TASK STATEMENT =>
Write every record out again exactly, and keep images out of it.

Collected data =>
[Start of section]
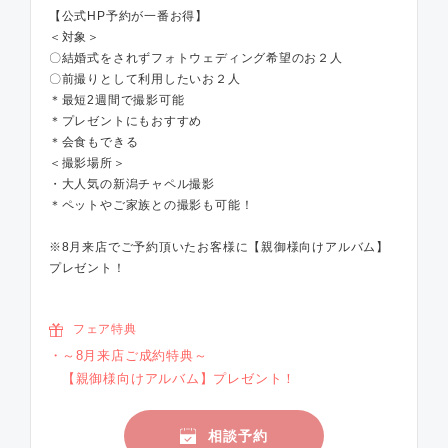
【公式HP予約が一番お得】
＜対象＞
〇結婚式をされずフォトウェディング希望のお２人
〇前撮りとして利用したいお２人
＊最短2週間で撮影可能
＊プレゼントにもおすすめ
＊会食もできる
＜撮影場所＞
・大人気の新潟チャペル撮影
＊ペットやご家族との撮影も可能！
※8月来店でご予約頂いたお客様に【親御様向けアルバム】
プレゼント！
フェア特典
～8月来店ご成約特典～
【親御様向けアルバム】プレゼント！
相談予約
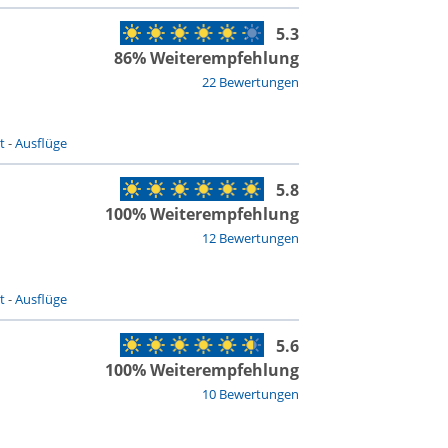
5.3
86% Weiterempfehlung
22 Bewertungen
t
-
Ausflüge
5.8
100% Weiterempfehlung
12 Bewertungen
t
-
Ausflüge
5.6
100% Weiterempfehlung
10 Bewertungen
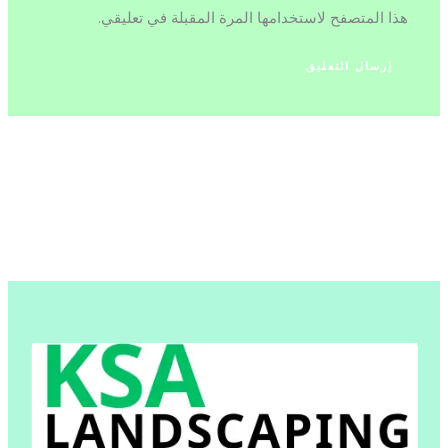
هذا المتصفح لاستخدامها المرة المقبلة في تعليقي.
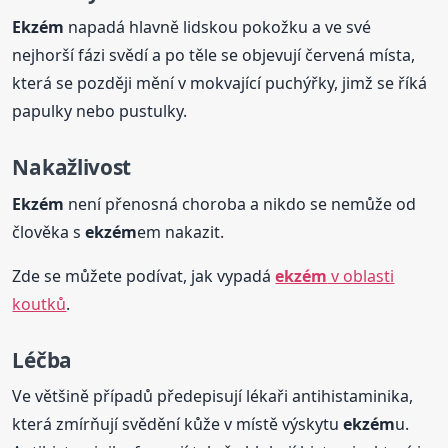
Ekzém
napadá hlavně lidskou pokožku a ve své
nejhorší fázi svědí a po těle se objevují červená místa,
která se později mění v mokvající puchýřky, jimž se říká
papulky nebo pustulky.
Nakažlivost
Ekzém
není přenosná choroba a nikdo se nemůže od
člověka s
ekzém
em nakazit.
Zde se můžete podívat, jak vypadá
ekzém
v oblasti
koutků
.
Léčba
Ve většině případů předepisují lékaři antihistaminika,
která zmírňují svědění kůže v místě výskytu
ekzém
u.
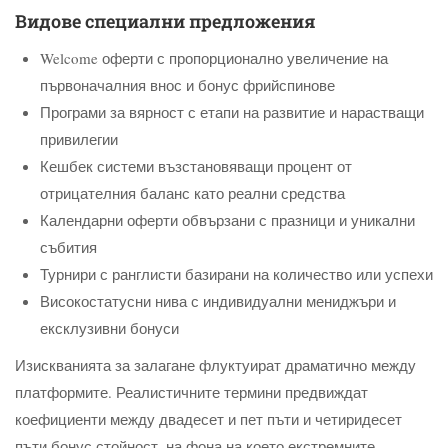
Видове специални предложения
Welcome оферти с пропорционално увеличение на
първоначалния внос и бонус фрийспинове
Програми за вярност с етапи на развитие и нарастващи
привилегии
Кешбек системи възстановяващи процент от
отрицателния баланс като реални средства
Календарни оферти обвързани с празници и уникални
събития
Турнири с ранглисти базирани на количество или успехи
Високостатусни нива с индивидуални мениджъри и
ексклузивни бонуси
Изискванията за залагане флуктуират драматично между
платформите. Реалистичните термини предвиждат
коефициенти между двадесет и пет пъти и четиридесет
пъти бонус стойност, на фона на което екстремните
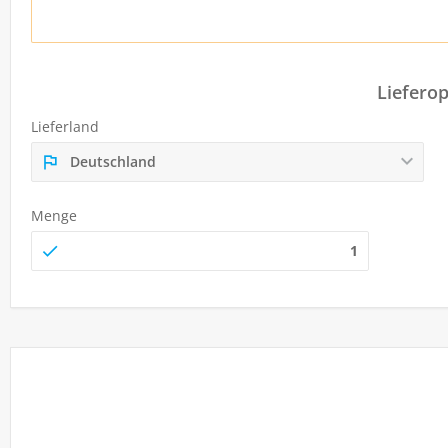
Liefero
Lieferland
Deutschland
Menge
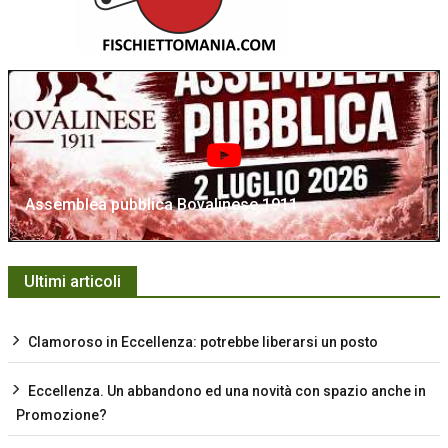
Assemblea pubblica Bovalinese 1911
Ultimi articoli
Clamoroso in Eccellenza: potrebbe liberarsi un posto
Eccellenza. Un abbandono ed una novità con spazio anche in
Promozione?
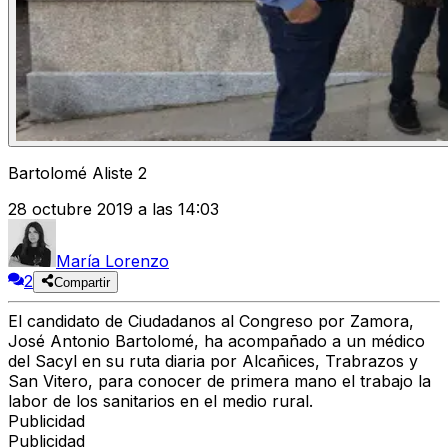
Bartolomé Aliste 2
28 octubre 2019 a las 14:03
María Lorenzo
2
Compartir
El candidato de Ciudadanos al Congreso por Zamora,
José Antonio Bartolomé, ha acompañado a un médico
del Sacyl en su ruta diaria por Alcañices, Trabrazos y
San Vitero, para conocer de primera mano el trabajo la
labor de los sanitarios en el medio rural.
Publicidad
Publicidad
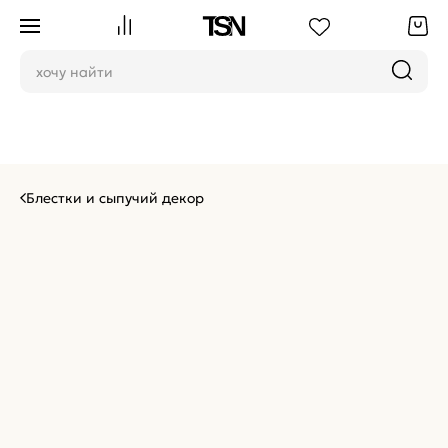
Блестки и сыпучий декор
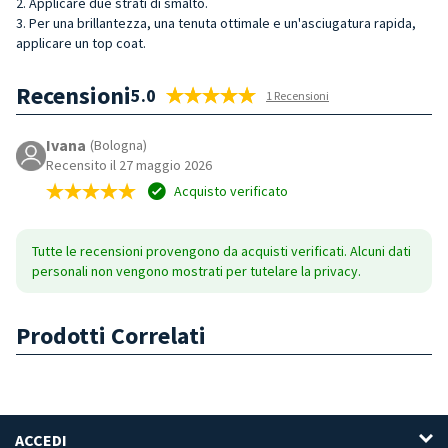
2. Applicare due strati di smalto.
3. Per una brillantezza, una tenuta ottimale e un'asciugatura rapida,
applicare un top coat.
Recensioni
5.0
1 Recensioni
Ivana
(Bologna)
Recensito il 27 maggio 2026
Acquisto verificato
Tutte le recensioni provengono da acquisti verificati. Alcuni dati
personali non vengono mostrati per tutelare la privacy.
Prodotti Correlati
ACCEDI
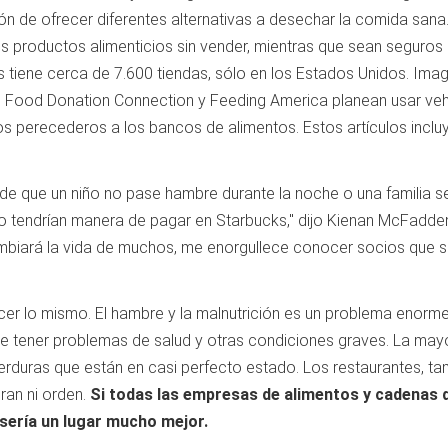
de ofrecer diferentes alternativas a desechar la comida sana
 productos alimenticios sin vender, mientras que sean seguros
 tiene cerca de 7.600 tiendas, sólo en los Estados Unidos. Ima
. Food Donation Connection y Feeding America planean usar veh
tos perecederos a los bancos de alimentos. Estos artículos inclu
a de que un niño no pase hambre durante la noche o una familia s
no tendrían manera de pagar en Starbucks," dijo Kienan McFadde
cambiará la vida de muchos, me enorgullece conocer socios que s
acer lo mismo. El hambre y la malnutrición es un problema enorm
de tener problemas de salud y otras condiciones graves. La may
verduras que están en casi perfecto estado. Los restaurantes, t
ran ni orden.
Si todas las empresas de alimentos y cadenas 
sería un lugar mucho mejor.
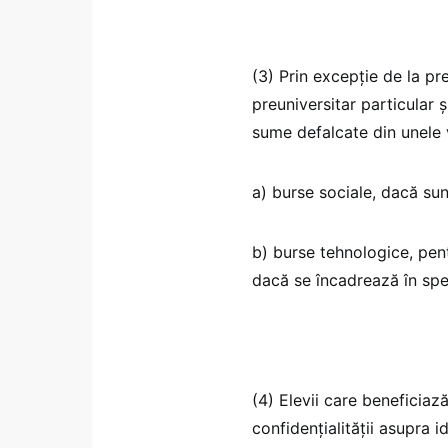
(3) Prin excepţie de la pre
preuniversitar particular 
sume defalcate din unele v
a) burse sociale, dacă sun
b) burse tehnologice, pen
dacă se încadrează în spec
(4) Elevii care beneficiaz
confidenţialităţii asupra i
[End of section]
COMPLETED EXERCISE =>
【公式HP予約が一番お得】
＜対象＞
〇結婚式をされずフォトウェディング希望のお２人
〇前撮りとして利用したいお２人
＊最短2週間で撮影可能
＊プレゼントにもおすすめ
＊会食もできる
＜撮影場所＞
・大人気の新潟チャペル撮影
＊ペットやご家族との撮影も可能！
※8月来店でご予約頂いたお客様に【親御様向けアルバム】
プレゼント！
フェア特典
～8月来店ご成約特典～
【親御様向けアルバム】プレゼント！
相談予約
5.3
86% Weiterempfehlung
22 Bewertungen
t
-
Ausflüge
5.8
100% Weiterempfehlung
12 Bewertungen
t
-
Ausflüge
5.6
100% Weiterempfehlung
10 Bewertungen
هذا المتصفح لاستخدامها المرة المقبلة في تعليقي.
Ekzém
napadá hlavně lidskou pokožku a ve své
nejhorší fázi svědí a po těle se objevují červená místa,
která se později mění v mokvající puchýřky, jimž se říká
papulky nebo pustulky.
Nakažlivost
Ekzém
není přenosná choroba a nikdo se nemůže od
člověka s
ekzém
em nakazit.
Zde se můžete podívat, jak vypadá
ekzém
v oblasti
koutků
.
Léčba
Ve většině případů předepisují lékaři antihistaminika,
která zmírňují svědění kůže v místě výskytu
ekzém
u.
Видове специални предложения
Welcome оферти с пропорционално увеличение на
първоначалния внос и бонус фрийспинове
Програми за вярност с етапи на развитие и нарастващи
привилегии
Кешбек системи възстановяващи процент от
отрицателния баланс като реални средства
Календарни оферти обвързани с празници и уникални
събития
Турнири с ранглисти базирани на количество или успехи
Високостатусни нива с индивидуални мениджъри и
ексклузивни бонуси
Изискванията за залагане флуктуират драматично между
платформите. Реалистичните термини предвиждат
коефициенти между двадесет и пет пъти и четиридесет
пъти бонус стойност, на фона на което екстремните
Liefero
Lieferland
Deutschland
Menge
Assemblea pubblica Bovalinese 1911
Ultimi articoli
Clamoroso in Eccellenza: potrebbe liberarsi un posto
Eccellenza. Un abbandono ed una novità con spazio anche in
Promozione?
Bartolomé Aliste 2
28 octubre 2019 a las 14:03
María Lorenzo
2
Compartir
El candidato de Ciudadanos al Congreso por Zamora,
José Antonio Bartolomé, ha acompañado a un médico
del Sacyl en su ruta diaria por Alcañices, Trabrazos y
San Vitero, para conocer de primera mano el trabajo la
labor de los sanitarios en el medio rural.
Publicidad
Publicidad
Блестки и сыпучий декор
2. Applicare due strati di smalto.
3. Per una brillantezza, una tenuta ottimale e un'asciugatura rapida,
applicare un top coat.
Recensioni
5.0
1 Recensioni
Ivana
(Bologna)
Recensito il 27 maggio 2026
Acquisto verificato
Tutte le recensioni provengono da acquisti verificati. Alcuni dati
personali non vengono mostrati per tutelare la privacy.
Prodotti Correlati
ACCEDI
de ofrecer diferentes alternativas a desechar la comida sana
 productos alimenticios sin vender, mientras que sean seguros
 tiene cerca de 7.600 tiendas, sólo en los Estados Unidos. Ima
. Food Donation Connection y Feeding America planean usar veh
tos perecederos a los bancos de alimentos. Estos artículos inclu
a de que un niño no pase hambre durante la noche o una familia s
no tendrían manera de pagar en Starbucks," dijo Kienan McFadde
cambiará la vida de muchos, me enorgullece conocer socios que s
acer lo mismo. El hambre y la malnutrición es un problema enorm
de tener problemas de salud y otras condiciones graves. La may
verduras que están en casi perfecto estado. Los restaurantes, t
ran ni orden.
Si todas las empresas de alimentos y cadenas 
sería un lugar mucho mejor.
(3) Prin excepţie de la pre
preuniversitar particular 
sume defalcate din unele v
a) burse sociale, dacă sun
b) burse tehnologice, pen
dacă se încadrează în spec
(4) Elevii care beneficiaz
confidenţialităţii asupra i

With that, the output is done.